___ Document passage

The three patients in the genotype based group who had an adverse event were wild type genotype (ie did not have the variant allele associated with bleeding). Seven of the control group (normal algorithm) carried a variant allele. Bleeding for control patients coincided with INR above the therapeutic range.

OK this was long winded but I was attempting to address some of PathDoc15’s questions–the answer to them all are probably still “?”-this is still under study. Still need more information from trials-
I am still looking for papers on this any other suggestions?

But what this trial seems to point to is that genotype based dosing does not prevent all bleeding episodes–but it does seem to help with achieving a stable INR in patients prone to instability and thus curtailing/controlling the presence of very high INR which is associated with bleeding.

______
___ Dataset entries

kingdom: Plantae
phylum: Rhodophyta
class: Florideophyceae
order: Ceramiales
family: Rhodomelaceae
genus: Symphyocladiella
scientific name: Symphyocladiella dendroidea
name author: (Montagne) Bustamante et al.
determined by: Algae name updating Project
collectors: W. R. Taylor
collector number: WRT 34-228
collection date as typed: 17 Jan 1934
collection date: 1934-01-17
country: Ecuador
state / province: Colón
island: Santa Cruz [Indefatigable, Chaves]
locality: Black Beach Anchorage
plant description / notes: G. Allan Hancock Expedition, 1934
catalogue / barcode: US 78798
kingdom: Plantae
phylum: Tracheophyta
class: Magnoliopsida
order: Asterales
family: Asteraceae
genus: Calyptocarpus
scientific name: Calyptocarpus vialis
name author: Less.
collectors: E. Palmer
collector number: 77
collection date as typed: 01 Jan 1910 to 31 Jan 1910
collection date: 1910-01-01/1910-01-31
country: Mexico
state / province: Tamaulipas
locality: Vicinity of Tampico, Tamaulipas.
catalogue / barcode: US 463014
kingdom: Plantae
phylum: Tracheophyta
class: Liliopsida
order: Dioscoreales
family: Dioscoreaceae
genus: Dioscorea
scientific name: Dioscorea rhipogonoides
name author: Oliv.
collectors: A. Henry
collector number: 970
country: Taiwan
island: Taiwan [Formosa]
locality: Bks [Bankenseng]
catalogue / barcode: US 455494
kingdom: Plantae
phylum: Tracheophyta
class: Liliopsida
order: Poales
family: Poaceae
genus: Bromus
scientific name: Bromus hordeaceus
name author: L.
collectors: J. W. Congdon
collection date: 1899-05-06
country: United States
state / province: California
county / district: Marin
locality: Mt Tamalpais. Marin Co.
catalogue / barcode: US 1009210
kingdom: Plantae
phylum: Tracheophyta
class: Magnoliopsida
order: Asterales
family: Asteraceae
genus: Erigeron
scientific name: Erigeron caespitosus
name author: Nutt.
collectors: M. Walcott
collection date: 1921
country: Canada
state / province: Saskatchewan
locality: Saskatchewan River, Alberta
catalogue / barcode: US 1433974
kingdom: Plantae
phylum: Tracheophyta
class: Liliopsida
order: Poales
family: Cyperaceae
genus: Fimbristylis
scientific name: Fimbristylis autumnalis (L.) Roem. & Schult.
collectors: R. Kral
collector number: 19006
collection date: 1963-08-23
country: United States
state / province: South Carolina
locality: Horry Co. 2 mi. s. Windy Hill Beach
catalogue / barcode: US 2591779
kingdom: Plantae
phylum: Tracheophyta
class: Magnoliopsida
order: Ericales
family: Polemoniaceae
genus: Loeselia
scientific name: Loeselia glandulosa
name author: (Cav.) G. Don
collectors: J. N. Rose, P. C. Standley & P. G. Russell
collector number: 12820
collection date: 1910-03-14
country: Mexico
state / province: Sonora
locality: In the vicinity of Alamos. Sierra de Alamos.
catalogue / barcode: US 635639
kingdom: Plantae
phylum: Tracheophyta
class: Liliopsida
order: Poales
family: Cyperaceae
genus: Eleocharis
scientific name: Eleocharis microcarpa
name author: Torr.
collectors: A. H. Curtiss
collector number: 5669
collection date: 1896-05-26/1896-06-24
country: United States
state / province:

______

● **Exercises**:
#1 Reproduce the section of the post on genotype-based dosing that begins at the words "OK this was" and stops after "associated with bleeding.", swapping "genotype based dosing" for "genotype-guided dosing".
#2 Write the next part of the post on genotype-based dosing, starting after its final sentence.

● **Results for the exercise**:
#1
OK this was long winded but I was attempting to address some of PathDoc15’s questions–the answer to them all are probably still “?”-this is still under study. Still need more information from trials-
I am still looking for papers on this any other suggestions?

But what this trial seems to point to is that genotype-guided dosing does not prevent all bleeding episodes–but it does seem to help with achieving a stable INR in patients prone to instability and thus curtailing/controlling the presence of very high INR which is associated with bleeding.

#2
Gretchin – Fascinating. I hadn’t seen this article yet. I am much less the cranky skeptic today. Nothing like a little data…

http://www.nature.com/clpt/journal/vaop/ncurrent/pdf/6100316a.pdf

To my knowledge this is the only prospective study yet to be published. (Of course, I didn’t see this one come out… On my really fast read, I didn’t see that they referenced any prospective studies) It is a pretty strong publication. Unfortunately, it was underpowered to determine if dosing based on genotype gives a decrease in MAJOR bleeding events (they only had one and it was secondary to angiodysplasia – as you point out). I’m not sure that the minor bleeds even reached significance -it certainly wasn’t presented as such: 12% vs 3% out of 90 ish. What’s that? 3 vs 11? Seems like it may be close

HOWEVER, it uses an INR > 3 as a surrogate and the numbers look really good. If an individual is dosed based on genotype, then they spend a lot less time with an INR > 3 (and less time with an INR 3 and time to therapeutic INR are good indicators of propensity for major bleed – then all is well.

Somehow pathtalk ate the middle of my post?

Anyway, I think it looks good.

Time with INR>3 as a surrogate – seems very sound.

All is well.

Now if I could just figure out the magic dosing regimen from the publication…

I just got some scoop

results should be coming down the pipeline in the next few months including preliminary results from a pilot RCT for a genotype based dosing regimen vs clinically based dosing.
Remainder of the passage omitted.